• Input data:
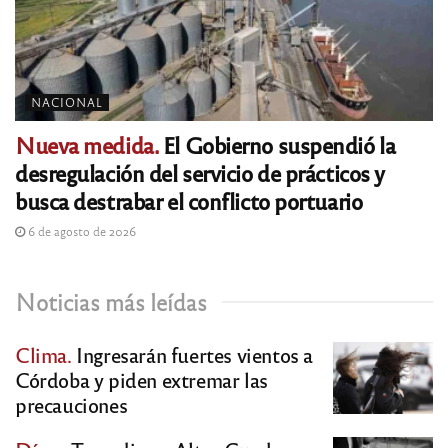
NACIONAL
Nueva medida.
El Gobierno suspendió la
desregulación del servicio de prácticos y
busca destrabar el conflicto portuario
6 de agosto de 2026
Noticias más leídas
Clima.
Ingresarán fuertes vientos a
Córdoba y piden extremar las
precauciones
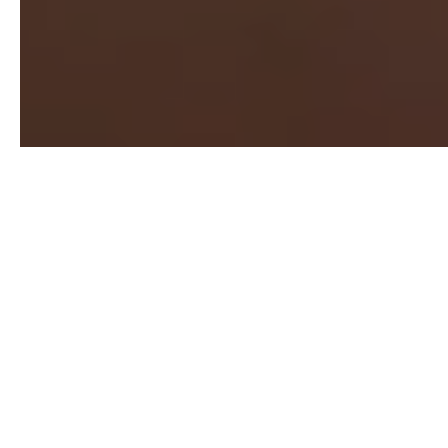
AGENTS IA
Automatisez les tâches qui
ralentissent votre entreprise.
Vos emails, relances, saisies ERP, rapports ou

• Job item: Repeat the listing above word for word. Do not include the pictures.

• Solution to this problem:
NACIONAL
Nueva medida.
El Gobierno suspendió la
desregulación del servicio de prácticos y
busca destrabar el conflicto portuario
6 de agosto de 2026
Noticias más leídas
Clima.
Ingresarán fuertes vientos a
Córdoba y piden extremar las
precauciones
AGENTS IA
Automatisez les tâches qui
ralentissent votre entreprise.
Vos emails, relances, saisies ERP, rapports ou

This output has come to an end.